Writing this feels nostalgic because around this time last year I was doing my regional internship with WYA Africa in Nairobi, Kenya. The internship was unfortunately cut short with the onset of the pandemic (just as many things were affected) and it is without a doubt that the pandemic has altered my and the world’s future forever. Currently, I am a WYA HQ intern and nothing gives me satisfaction as being able to continue in the work of the World Youth Alliance (WYA) as a human dignity defender.
I have to admit that at a personal level, the pandemic has affected my social, economic and mental health. How has it been for you, your family, workplace or organisation?
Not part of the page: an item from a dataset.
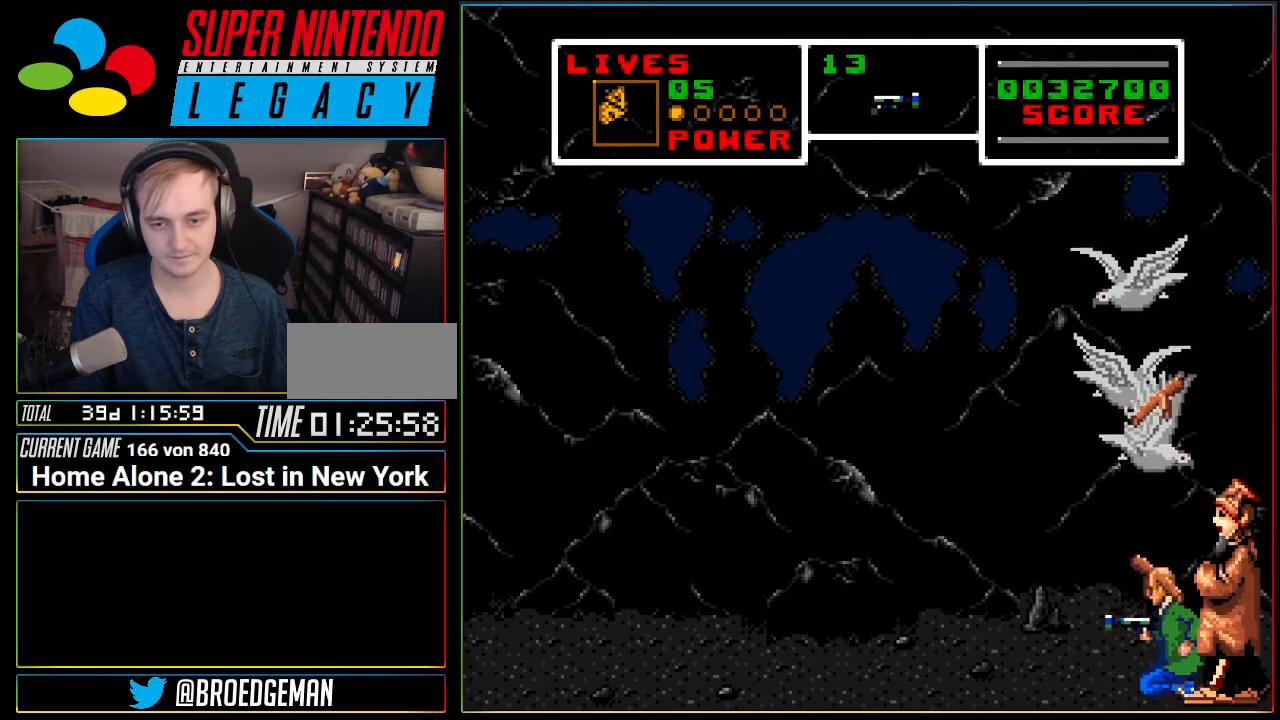
{"buttons": ["DPAD_LEFT"], "events": [[501, "DPAD_DOWN", "up"]]}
One year and three months later; what can we take from the pandemic? How do we navigate these hard times and not lose ourselves in the process? How do we maintain a strong mental state? What is the role of good governance in all this?
In Chapter 3 of the Certified Training Program (CTP) by the World Youth Alliance, Victor Frankl’s Man’s Search for Meaning points to his experiences and those of others living in the Nazi concentration camp. He used his suffering as a tool to introspect and highlights that if we do not find meaning and our purpose in life, we are likely to fall victim to developing mental health problems that will need to be addressed eventually. Even while in confinement, man still had the ultimate freedom bestowed on his hands and only he had the power to determine the direction his life would take. Whereas they lost their freedom in confinement, we may liken this to the numerous losses people have had to endure during the pandemic. You may look at it as loss of financial freedom, loss of job security, loss of a loved one, loss of freedom of movement and so on. What have you lost during this pandemic?
I understand that it may not be an easy mindset to adopt – I get it. Take for instance how one learns to play a music instrument. At first it may be difficult but the more one plays the better one gets at it, eventually producing melodious sounds. This is to say if we repeatedly make conscious choices to make the most out of our current situations, it eventually becomes a lot easier to wade through.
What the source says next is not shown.